The rural tramway discovery centre (Centre de découverte du Vicinal)
A living museum retracing the history of the « Vicinal » Light Railways.

 

A brief history of the museum

 

 
The museum is on the site of the old Thuin West railway station, on the former Belgian State Railways line 109, which ran from Mons to Chimay. The passenger service was discontinued in 1964, but the line was kept open for goods traffic to the sugar factory at Donstienne. In the 1980s all traffic ceased and the line was abandoned. However, some special trains were run, for example, on the occasions of ASVi festivals, using a class 46 diesel railcar and “Vicinal” standard gauge steam tramway locomotive 808. In 1992 it was intended to lift the track, but the ASVi organised a last trip by railcar. Then, in February 1993, the ASVi started to re-gauge the line from standard to the “Vicinal” metre gauge (most of the “Vicinal” lines were metre gauge).
 The railway line used metal sleepers and it proved possible to move one rail to give metre gauge. A point was then added to connect the existing metre gauge “Vicinal” electric tramway in Thuin to the re-gauged railway line. Further points to give access to the future workshop and museum were obtained from various old Vicinal lines (for example the loop built for the 1958 Brussels Exhibition, a mixed-gauge point from Marcinelle Hauchies and others from the former Vicinal network in the Charleroi and Centre areas).
 
The works for the new depot were started in 1996. It was built as a workshop, but in the beginning served as a museum. Due to financial constraints the main work on the building was not finished until 1997. The further works to complete the building, maintenance pits for the trams, rails and the concrete floor, were completed in 1999. June 1999 saw a lot of activity in order to prepare everything for the arrival of the main exhibition items – the trams! The PCC car arrived first, followed quickly by 9073, steam tram 303 and trailer 1853. The public opening was planned for the 4 July 1999, but there was still a lot of work to do. More tracks were needed, electricity at 600 Volt had to be provided for the trams.
The construction of an electric sub-station began in February 2000. The electric part of the sub-station was ordered from AEG, whilst other parts were recovered from an old sub-station in Binche (Ex Vicinal route 90). The electrification of the site was also started in February 2000. The overhead can be used by trams with trolley poles or pantographs.

 
Thanks to a subsidy of 1.1 million Euros, the second building of the “Vicinal discovery centre” could be built. The ASVi had to pay the balance of the building costs, some 110,000 Euros, which would be obtained through donations and income. The construction of this building started at the end of 2001 and finished at the end of 2002. Then it was time to lay tracks and provide electricity, so that trials with electric trams could begin. The 1st of June 2003 was the first day of electric traction. Winters were used to complete the museum display, then the vehicles were transferred from the museum/workshop to the new museum. The workshop was then available for the restoration of other trams and for the maintenance of those already in service.

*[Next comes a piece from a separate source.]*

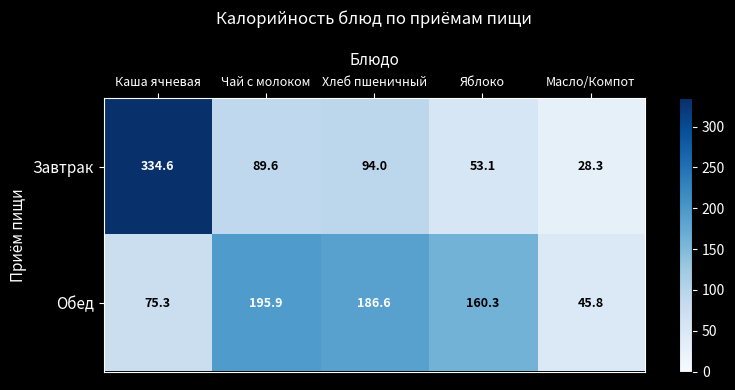

What is the difference between the Обед values at Каша ячневая and Яблоко?

85.0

It was finally possible to undertake the transport of trams stored in other places to the Thuin site.

Vehicles already restored took their place in the museum, a number which only needed limited repairs went through the workshops. This ensured that 25 more trams were safely under cover. In 2004 we were first able to run electric tram services, the museum was officially opened, the majority of the track works in front of the museum were complete and the 15th August festival was a success.

In 2010 is a 3km extension along the right-of-way of a former Belgian National Railway's branch to a terminus at Biesme-sous-Thuin. Worked by diesel autorails this attractive run offers a contrast to the Museum's existing roadside and street operations to Lobbes and Thuin (Basse Ville), and reminds us that the Vicinal once ran on private rights-of-way through lovely countryside.

 

Discovering the museum

 
 

During your visit to our museum you will be able to discover 100 years of “Vicinal” trams. From the steam tram locomotive with its mixed train of passenger coaches and goods wagons, typical of the 1920s, to the last trams built for the SNCV, but not forgetting the big “standard” bogie cars and the diesel railcars with their goods trains. Walking through the museum you will be able to study the vehicles on display and even admire the interior of some of them, to judge the “comfort” offered when they were built. Small exhibits, such as controller handles, timetables, tickets, and dioramas of typical vicinal scenes, are displayed around the museum. There is also a display of electrical equipment, a plan of an electric sub-station, and a tram controller, opened to show how it works.

At a higher level you will see numerous photos and destination blinds. Posters with a red background give the main stages in the history of the vicinal tramways, from their creation to their abandonment. Before looking at the shop, take the stairs to the mezzanine, from where you have a view over the whole museum. A unique chance to see the roofs of the trams! You can also admire the superb 1/87th scale diorama representing the Brussels Vicinal scene, starting alongside the canal and finishing on the square of a Brabant village.

Before you leave the museum be sure to visit the shop, where there is a large selection of books, films and souvenirs about the Vicinal tramways.

To complete your visit, you can experience a Vicinal tram in action, by taking a ride on one of our restored trams to the centre of Thuin and to Biesme-sous-Thuin.